Acknowledging that knowledge is but one competency required for practice, Grunfeld et al. found a significant difference. The mean examination score (and standard deviation) for medical students was higher than that for physician assistant students (73.8% ± 9.7% compared with 62.3% ± 11%; p < 0.05). Among medical students, those with more hours of exposure to specific areas covered by the examination performed better in those areas than students who lacked additional experience. Medical students interested in a career in musculoskeletal medicine or surgery performed better than those with a different interest. If examinations are well prepared, students of equivalent ability who have more training and higher levels of interest score higher. The findings of this study support the validity statements for the examination.
Overall, the medical students in this study performed about as well in musculoskeletal medicine as North American medical students do in other areas of basic and clinical science covered by NBME examinations. An internal NBME study of performance on Step-3 musculoskeletal content conducted at the start of the Bone and Joint Decade demonstrated very similar findings. This is good news for faculty concerned with musculoskeletal education.
Physician assistant students performed less well on this examination. The performance difference is real, but lesser knowledge is only one of the potential explanations. Physician assistant students have fewer overall years of medical education and less exposure to United States Medical Licensing Examination (USMLE) review materials and may be less able than medical students in multiple choice examinations.
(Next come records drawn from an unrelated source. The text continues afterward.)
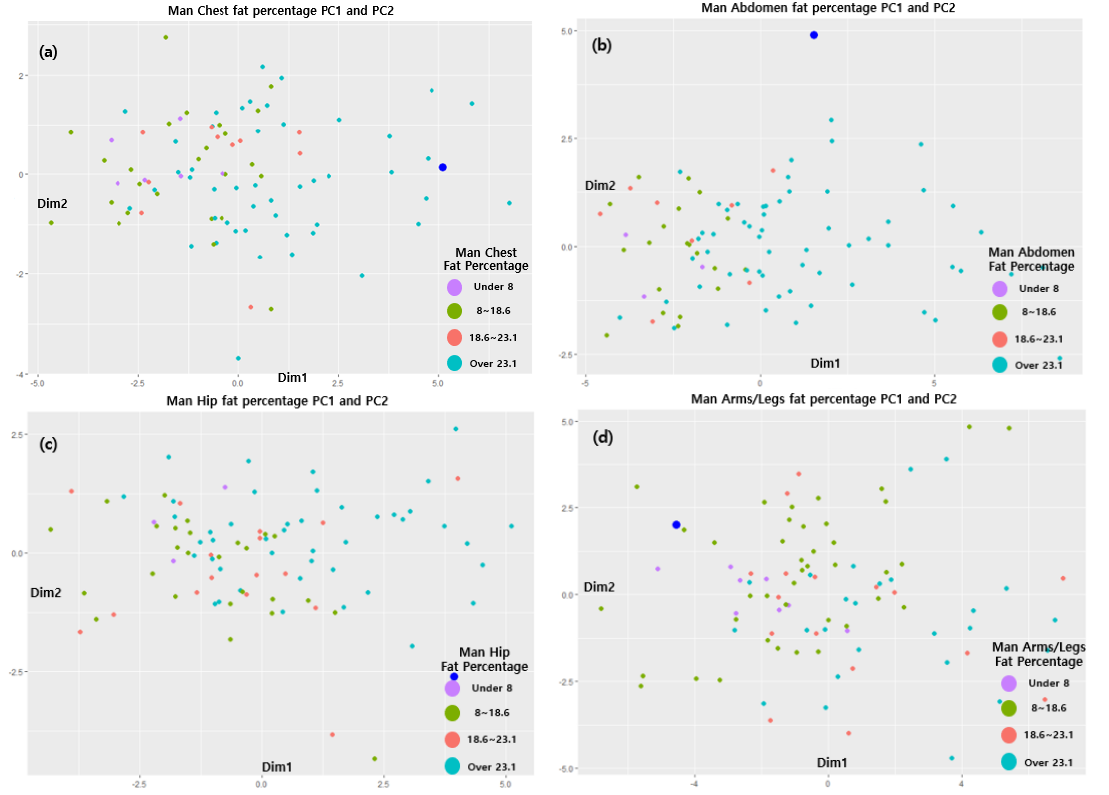
Figure 8. Validation results for the data generated. Table 9. Results obtained with the obesity diagnosis model.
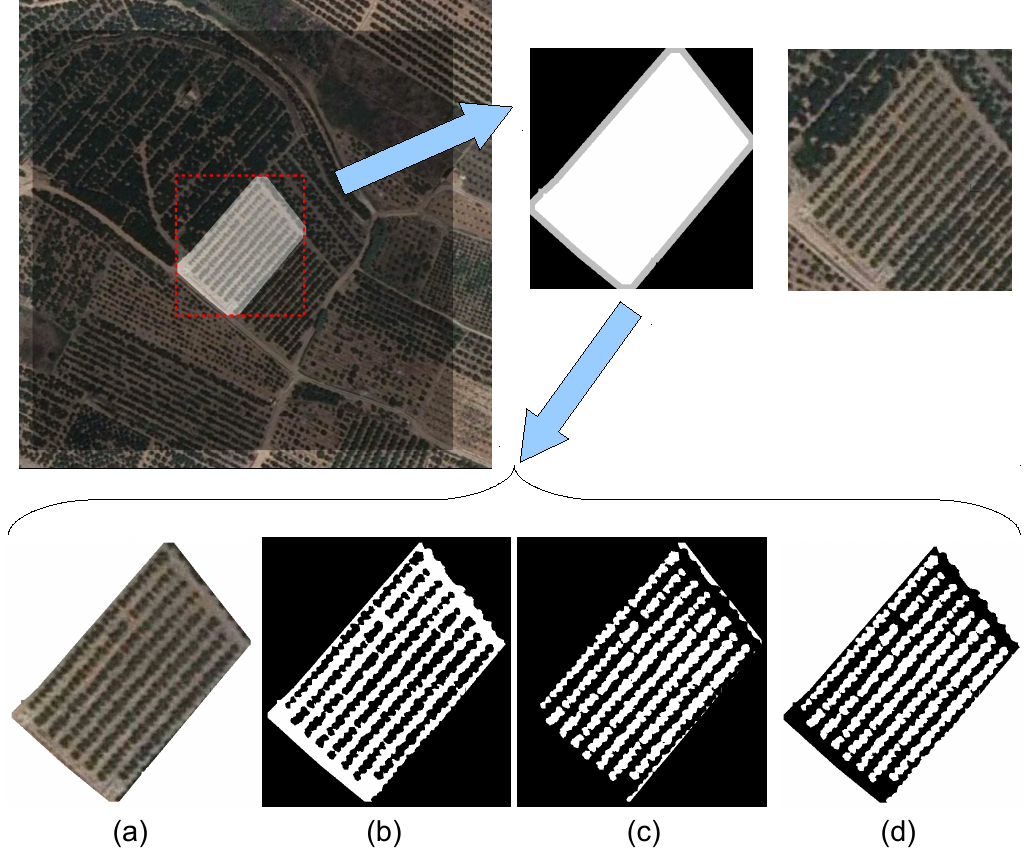
Figure 5. Generating binary maps from the satellite maps. ( a ) satellite view of the current parcel, ( b ) Path image of the current parcel, ( c ) Trees image of the current parcel, ( d ) Obstacles image of the current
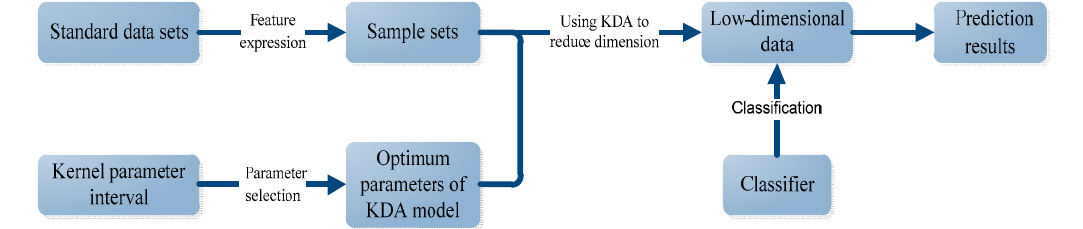
Figure 5. The flow of protein subcellular localization.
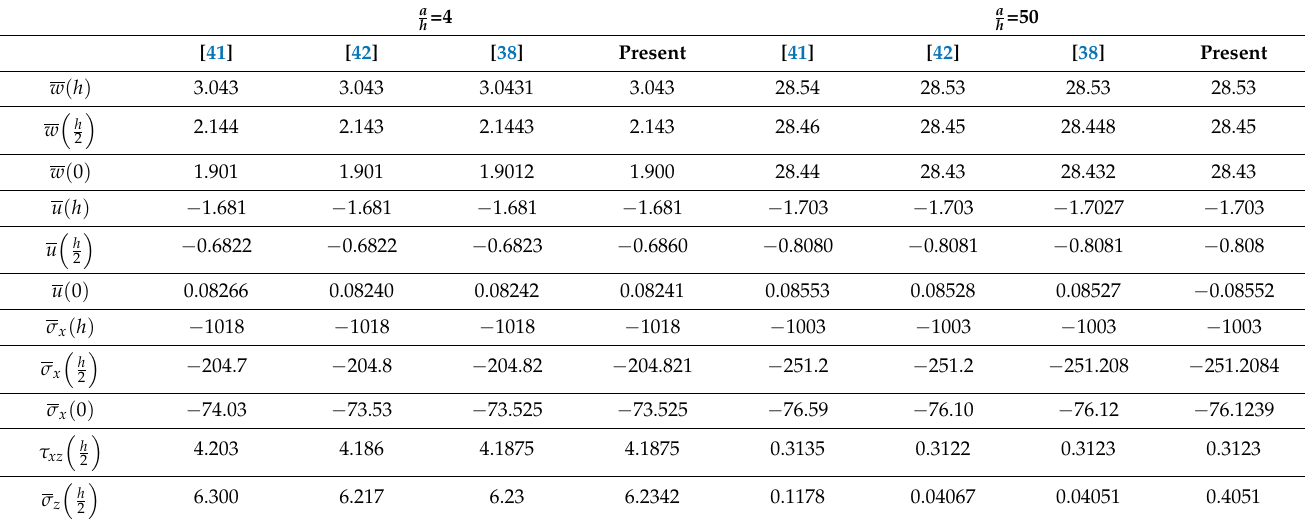
Table 2. Numerical result displacements for FGM square plate under a thermal load.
One should resist the temptation to make too much of this finding. Differential performance on multiple-choice examinations reflects different levels of knowledge, not overall competency. Clinical and communication skills, judgment, and professional behavior are equally important. Undergraduate examinations such as the USMLE Step-1 and Step-2 examinations and the NBME discipline-specific subject examinations are designed to measure an individual's readiness to enter supervised postgraduate training, not to begin unsupervised practice.
The medical students destined for specialization in orthopaedics, physical medicine, and rheumatology who participated in this experiment will complete five or more years of postgraduate training before they enter practice. During that period of time, their knowledge, technical skills, clinical judgment, and decision-making skills will grow with experience. Physician assistants may begin practice immediately on certification and licensure, but under supervision. The requirements for supervision vary among jurisdictions from direct oversight to availability by telephone or radio contact if necessary. One would hope that the level of responsibility accorded to physician assistants is appropriate to training and experience, but further study will be necessary to determine if, in similar circumstances, patient outcomes are the same for physicians and physician assistants.
In conclusion, competent clinical care combines knowledge, skill, judgment, and communication. Knowledge is necessary but insufficient alone. Although medical students had higher scores than physician assistant students on the NBME Musculoskeletal Subject Examination, it would be inappropriate to conclude from this study that one cohort or the other would be better prepared to provide clinical musculoskeletal care.